Mandy gave the same non-committal nod her father had done, feeling the same reluctance to fuel what was obviously an unrealistic hope. She wondered if the seriousness of Grandpa’s condition had been explained to Gran. Had the doctors, Evelyn or John said that her husband wouldn’t be getting better; if so, had she accepted it?

‘So tell me about your painting,’ Gran suddenly said, her voice lightening as she changed the subject. ‘Have you finished that masterpiece yet? I want to be the first to see it.’

Mandy gave a small, dismissive laugh. ‘No, not yet, but I promise you’ll be the first to see it, if and when it happens.’

‘You mean when, not if,’ Gran said.

Somehow, in the strange intimacy of the sick room, with Grandpa’s laboured breathing as a backdrop, Mandy now found herself able to share her thoughts and frustrations with Gran in a way she couldn’t with her parents or even Adam. ‘You see, Gran,’ she began, ‘I think I’ve got the equivalent of writer’s block. It’s nearly eight months since I stopped work to paint and I haven’t painted anything. I might just as well give up the idea and return to work. When I had little time and I was under pressure, the ideas seemed to pour out. I painted at weekends and some evenings after work. Now I have all the time in the world I can’t do anything. I’ve lost confidence. I haven’t a single thought in my head.’

‘Like me then.’ Gran smiled, lightly touching her arm. ‘But, Mandy, the main thing is you tried, love. That’s so important. Even if nothing comes of it you had a go. And you know Grandpa’s favourite saying?’

Mandy frowned questioningly. ‘I don’t. He’s got lots of sayings. Which one?’

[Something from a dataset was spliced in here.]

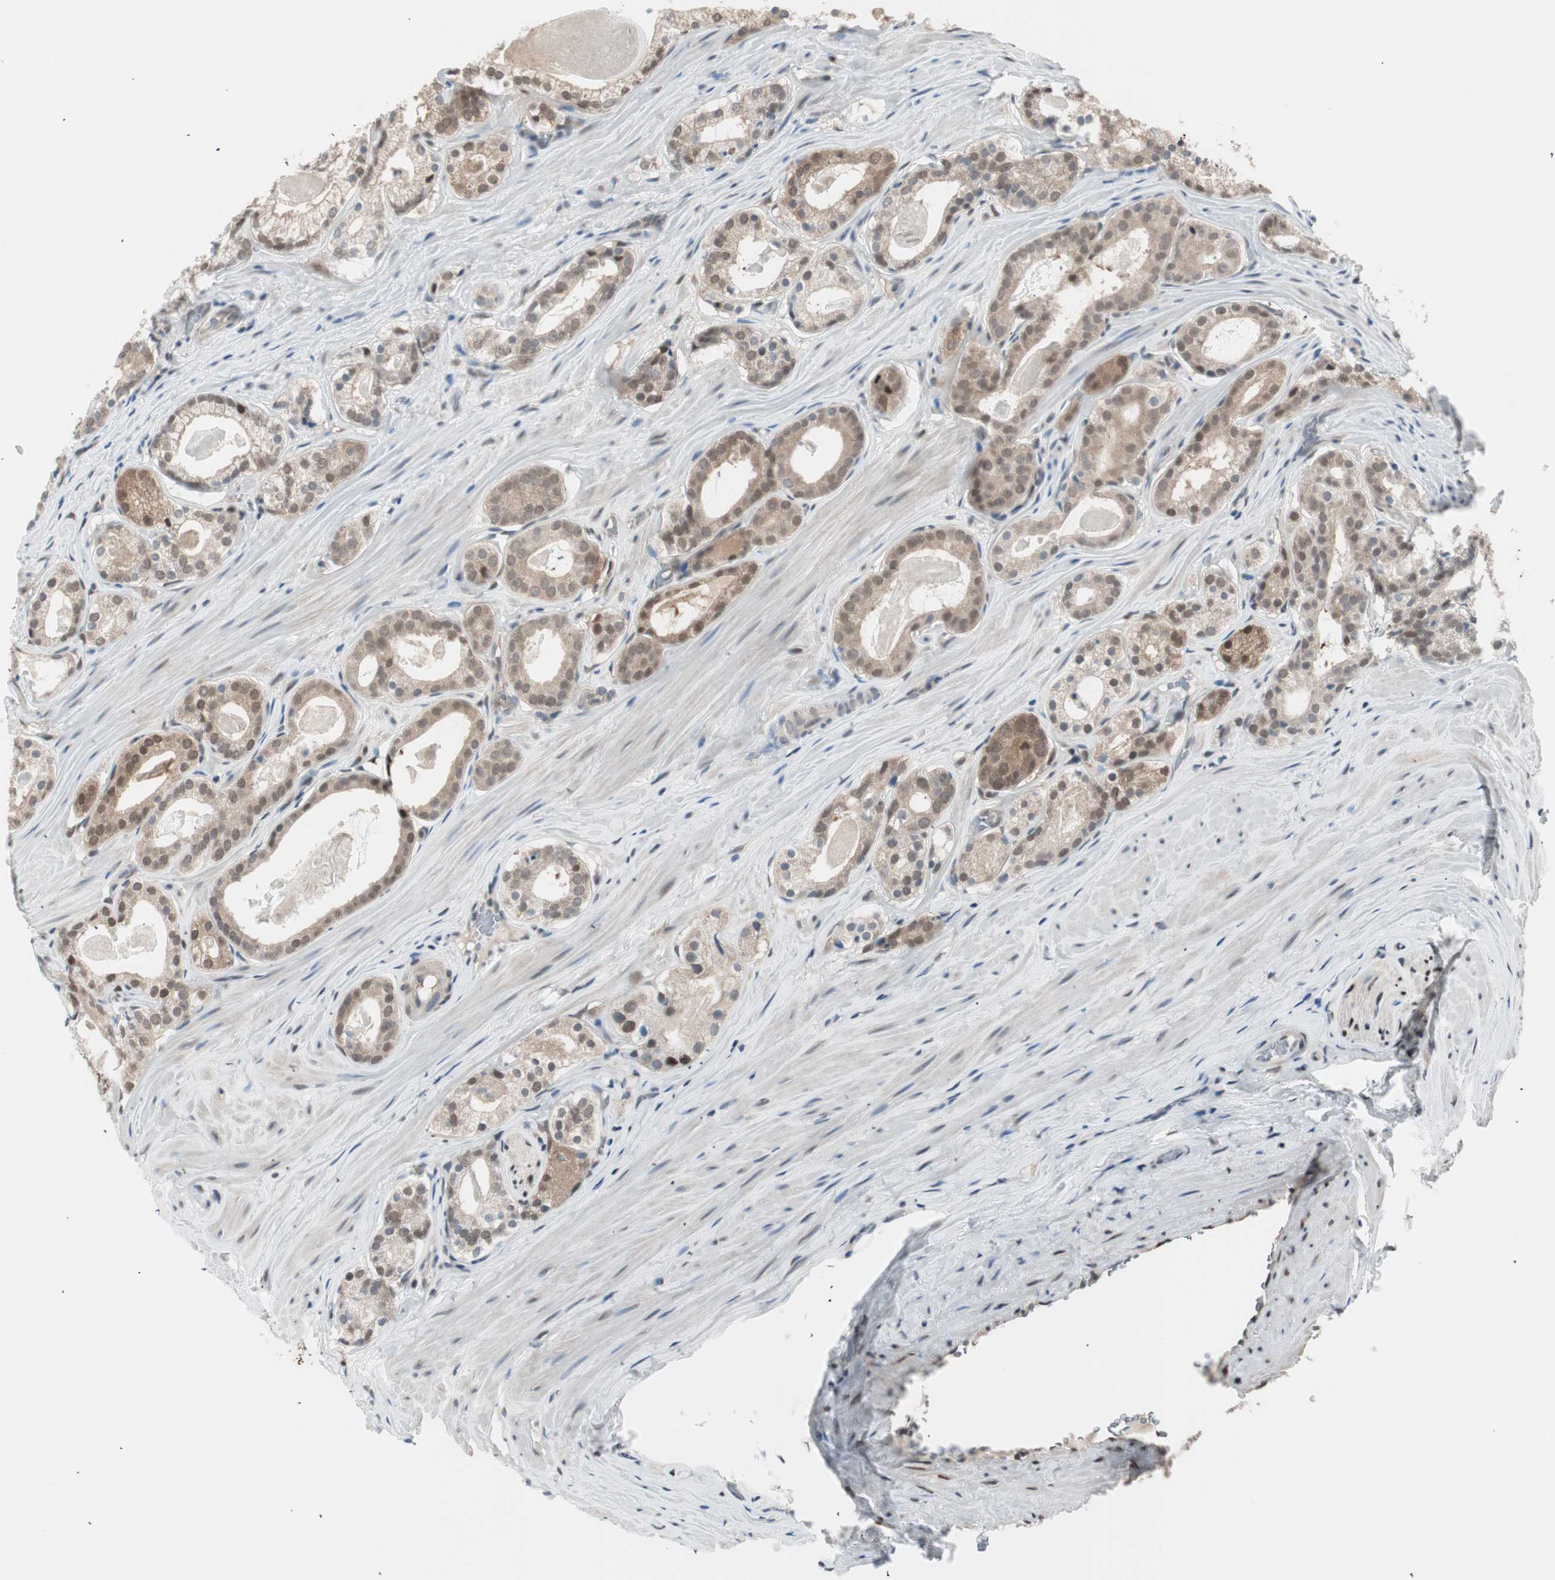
{"staining": {"intensity": "moderate", "quantity": ">75%", "location": "cytoplasmic/membranous,nuclear"}, "tissue": "prostate cancer", "cell_type": "Tumor cells", "image_type": "cancer", "snomed": [{"axis": "morphology", "description": "Adenocarcinoma, Low grade"}, {"axis": "topography", "description": "Prostate"}], "caption": "A photomicrograph of adenocarcinoma (low-grade) (prostate) stained for a protein reveals moderate cytoplasmic/membranous and nuclear brown staining in tumor cells.", "gene": "LONP2", "patient": {"sex": "male", "age": 59}}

Gran paused, looked at Grandpa as though bringing him into the conversation, and then quoted: ‘“It is better to have tried and failed, than never to have tried at all.”’ She looked again at Mandy, and there were tears forming in her eyes. ‘Don’t give up on your dreams, love. Stay with them or you’ll regret it for the rest of your life. I’m sure you’re talented, and I know when you find the right subject you’ll be able to paint. Then it will be from your heart and the painting will be perfect.’